__GIVEN INSTRUCTION 1__:
In the article about "Active shares," what is the name of the new advisory that Marc Lichtenfeld is teasing?
__GIVEN INSTRUCTION 2__:
Print the passage of the "Active shares" article that begins with the words containing "So in case you’re" and ends with "from activist investors.".

__TEXT EXTRACT__:
########

“New ‘Active Shares’ Let You Influence the Price of Your Stocks”

By Travis Johnson, Stock Gumshoe, October 21, 2010

That headline came across my desk on a tease from Marc Lichtenfeld, who I’ve certainly covered in the past — but this time, he’s teasing a brand new advisory called The Activist Trader that apparently hasn’t even started publishing yet.

So in case you’re tempted to become one of his guinea pigs, let’s look and see what it is he’s touting, shall we?

This “Active shares” concept is relatively reasonable — by “relative,” I mean in comparison to the other kinds of invented terms and misleading titles given to many other newsletter investing strategies in order to confuse, titillate or entice (ie, Scandinavian Income Certificates, Mainz Income, MicroQuakes, etc, to name just a few recent ones).

I’ll spare you some of the detail, but essentially Lichtenfeld says that most people buy a stock and just have to pray that it goes up eventually — whereas he has a strategy to influence the stock and effectively force it to go up. That’s a simplification, but it becomes clear that what he’s teasing by “Active shares” is investing in stocks that are facing pressure from activist investors.

Activist investors are often hedge funds, though certainly plenty of institutional-size investors and mutual funds have activist tendencies, too — these are the folks who you often hear about as investing celebrities, like Bill Ackman or Carl Icahn, the investors who see an opportunity for a company to do something that makes their shares more valuable (sell assets, pay a dividend, buy back shares, merge, etc.), and buy up enough stock to get the company’s attention, then push management to move in their direction — that sometimes means actual activist proxy battles where a political campaign is run to find the will of the shareholders, but more often just means that the activist presses for a board seat to get more representation, or uses public or private pressure or friendlier “encouragement” to share their expertise and urge the company to do something shareholder-friendly.

########

(Part of a data file)
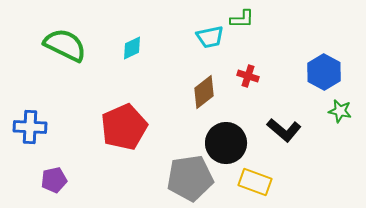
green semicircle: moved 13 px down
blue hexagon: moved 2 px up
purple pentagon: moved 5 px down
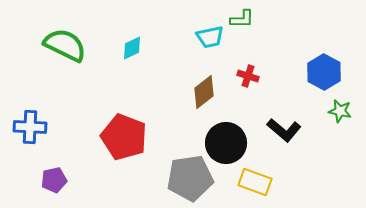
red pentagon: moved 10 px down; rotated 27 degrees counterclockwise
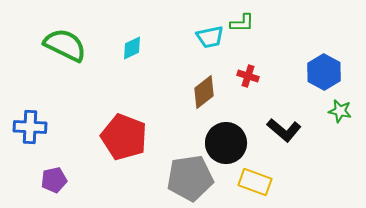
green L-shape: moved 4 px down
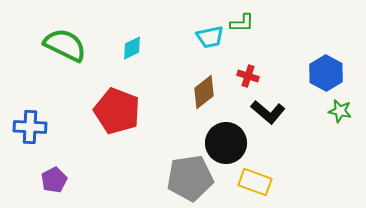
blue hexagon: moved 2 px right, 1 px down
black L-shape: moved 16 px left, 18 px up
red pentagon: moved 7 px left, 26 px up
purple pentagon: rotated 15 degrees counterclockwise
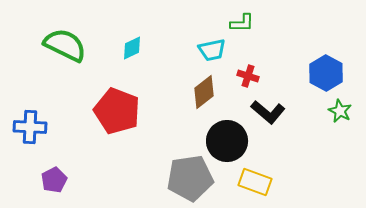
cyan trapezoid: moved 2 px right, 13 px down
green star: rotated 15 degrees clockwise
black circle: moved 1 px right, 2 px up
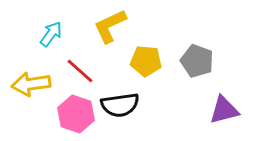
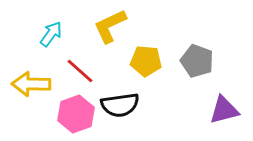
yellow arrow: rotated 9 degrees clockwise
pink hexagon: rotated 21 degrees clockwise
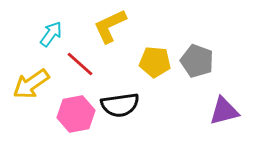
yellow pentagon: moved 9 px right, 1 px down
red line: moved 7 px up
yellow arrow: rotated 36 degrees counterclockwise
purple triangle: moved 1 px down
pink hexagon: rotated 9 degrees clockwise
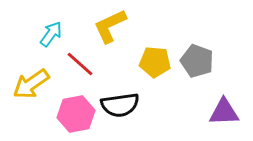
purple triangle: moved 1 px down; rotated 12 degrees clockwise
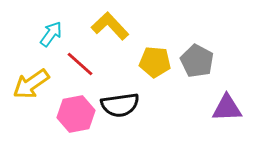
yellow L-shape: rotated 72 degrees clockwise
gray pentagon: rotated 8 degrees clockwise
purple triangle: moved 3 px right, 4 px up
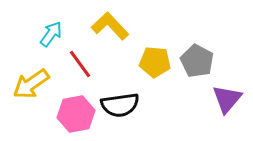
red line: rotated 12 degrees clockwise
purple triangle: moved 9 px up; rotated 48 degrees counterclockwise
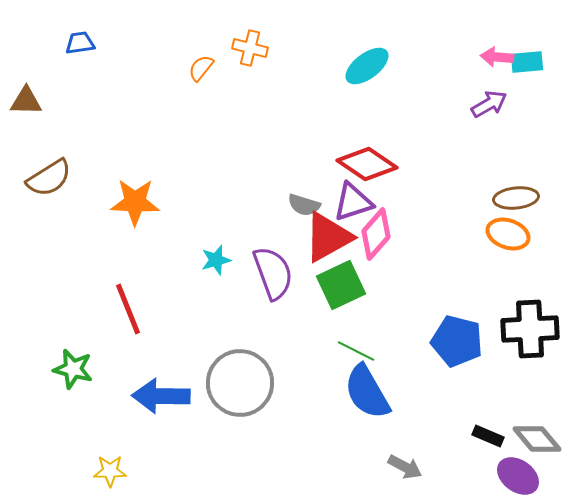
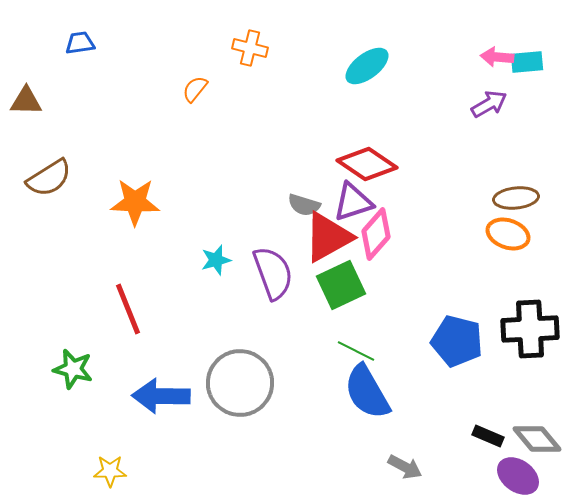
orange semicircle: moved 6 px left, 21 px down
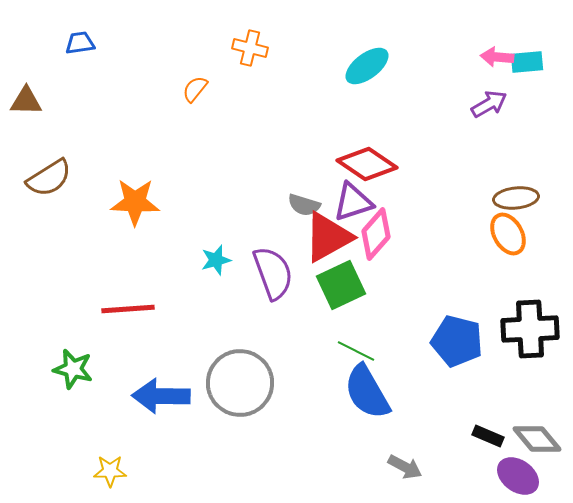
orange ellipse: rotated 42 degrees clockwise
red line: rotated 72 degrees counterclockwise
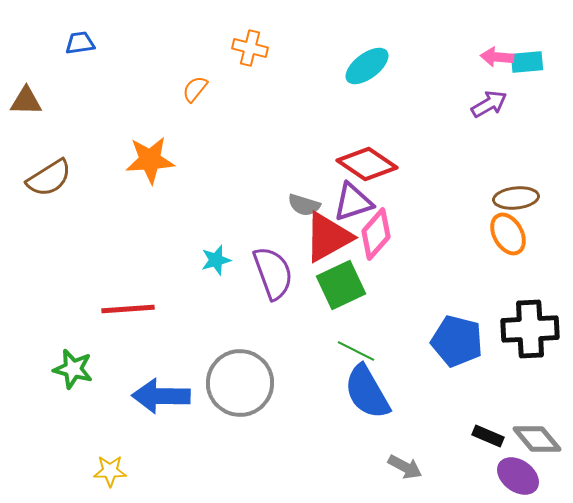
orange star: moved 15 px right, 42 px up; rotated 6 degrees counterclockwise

########

__WRITTEN SOLUTION 1__:
The Activist Trader

__WRITTEN SOLUTION 2__:
So in case you’re tempted to become one of his guinea pigs, let’s look and see what it is he’s touting, shall we?

This “Active shares” concept is relatively reasonable — by “relative,” I mean in comparison to the other kinds of invented terms and misleading titles given to many other newsletter investing strategies in order to confuse, titillate or entice (ie, Scandinavian Income Certificates, Mainz Income, MicroQuakes, etc, to name just a few recent ones).

I’ll spare you some of the detail, but essentially Lichtenfeld says that most people buy a stock and just have to pray that it goes up eventually — whereas he has a strategy to influence the stock and effectively force it to go up. That’s a simplification, but it becomes clear that what he’s teasing by “Active shares” is investing in stocks that are facing pressure from activist investors.